For its part, Intel plans to ship in the second half of next year Montevina, the codename for its next-generation notebook processor technology that will support Wi-Fi and WiMax. PC manufacturers are expected to start announcing products containing the new technology four to six months before the Intel launch, Viswanathan said.
Intel and partners are banking that consumers and businesses will be willing to pay more for WiMax than current DSL or cable broadband because it will give them an always-on connection within the coverage area. In addition, download speeds are expected to be multiples faster than 3G networks offered by wireless carriers, and consumers can connect to the network on any WiMax-supported device. U.S. cellular networks are closed systems in which carriers control the types of devices that can be used to access the service.

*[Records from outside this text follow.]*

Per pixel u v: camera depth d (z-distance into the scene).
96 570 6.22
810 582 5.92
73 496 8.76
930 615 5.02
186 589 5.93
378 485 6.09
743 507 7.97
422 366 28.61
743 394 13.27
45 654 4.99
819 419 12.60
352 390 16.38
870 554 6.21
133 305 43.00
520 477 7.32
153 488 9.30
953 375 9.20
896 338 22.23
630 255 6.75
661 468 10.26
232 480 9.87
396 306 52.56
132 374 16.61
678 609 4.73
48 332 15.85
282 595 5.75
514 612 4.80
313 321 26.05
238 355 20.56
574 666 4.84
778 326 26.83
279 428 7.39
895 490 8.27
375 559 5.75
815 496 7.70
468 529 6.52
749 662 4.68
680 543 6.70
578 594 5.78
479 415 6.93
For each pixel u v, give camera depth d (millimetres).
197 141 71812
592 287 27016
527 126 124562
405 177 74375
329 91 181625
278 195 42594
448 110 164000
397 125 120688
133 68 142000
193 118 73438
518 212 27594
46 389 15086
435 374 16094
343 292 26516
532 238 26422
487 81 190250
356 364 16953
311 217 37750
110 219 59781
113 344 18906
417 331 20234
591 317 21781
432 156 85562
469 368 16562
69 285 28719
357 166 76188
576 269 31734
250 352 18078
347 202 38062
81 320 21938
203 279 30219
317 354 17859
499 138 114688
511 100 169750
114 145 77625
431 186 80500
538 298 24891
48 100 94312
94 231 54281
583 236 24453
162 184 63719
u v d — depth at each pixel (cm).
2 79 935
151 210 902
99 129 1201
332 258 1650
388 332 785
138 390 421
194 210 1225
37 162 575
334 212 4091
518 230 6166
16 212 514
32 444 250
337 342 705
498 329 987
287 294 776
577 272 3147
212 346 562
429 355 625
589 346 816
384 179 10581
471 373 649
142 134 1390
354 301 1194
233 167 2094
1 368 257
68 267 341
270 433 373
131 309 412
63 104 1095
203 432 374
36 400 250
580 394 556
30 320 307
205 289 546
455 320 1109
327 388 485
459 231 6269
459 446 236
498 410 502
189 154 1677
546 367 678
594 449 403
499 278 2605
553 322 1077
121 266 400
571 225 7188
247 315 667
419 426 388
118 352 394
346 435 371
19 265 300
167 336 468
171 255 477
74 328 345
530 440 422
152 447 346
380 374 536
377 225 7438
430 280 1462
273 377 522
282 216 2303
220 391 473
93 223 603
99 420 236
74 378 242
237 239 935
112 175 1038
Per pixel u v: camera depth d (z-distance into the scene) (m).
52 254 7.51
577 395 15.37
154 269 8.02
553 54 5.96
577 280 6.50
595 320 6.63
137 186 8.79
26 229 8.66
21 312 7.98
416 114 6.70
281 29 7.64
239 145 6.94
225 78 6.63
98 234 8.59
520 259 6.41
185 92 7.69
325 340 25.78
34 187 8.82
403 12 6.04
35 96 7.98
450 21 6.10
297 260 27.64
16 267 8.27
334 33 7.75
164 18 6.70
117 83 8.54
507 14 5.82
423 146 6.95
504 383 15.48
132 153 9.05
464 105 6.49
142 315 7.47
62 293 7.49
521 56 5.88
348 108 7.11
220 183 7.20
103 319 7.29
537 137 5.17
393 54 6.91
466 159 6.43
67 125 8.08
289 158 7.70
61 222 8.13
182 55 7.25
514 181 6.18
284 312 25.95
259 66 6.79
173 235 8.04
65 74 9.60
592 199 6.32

"I would contend that there's a large segment of the consumer population that would pay north of $50 a month for that capability," Viswanathan said.
Intel sees WiMax as opening up new markets and widening current ones. It expects to sell its WiMax technology for use in current notebooks and handheld computers, as well as for devices still on the drawing boards. In addition, the company believes providers of Web services, such as Google and Yahoo, could one day offer devices at a subsidized price in return for a multi-year service contract, much like wireless carriers do with mobile phones today.
"To us, this is a very important thing because it gives Intel the opportunity to grow its business in a very substantial way," Viswanathan said.
On Tuesday, U.S. regulators approved a set of ground-rules for next year's auction of valuable wireless airwaves that a buyer could choose to use for WiMax. But what Intel found interesting was the Federal Communications Commission's decision to require the winner of the 700 MHz spectrum to make the airwaves accessible to any phone, device or software.
"These are core principles that WiMax stands for," Viswanathan said. "This is great news for the industry, because it supports a truly open-access mechanism for any device, application or service."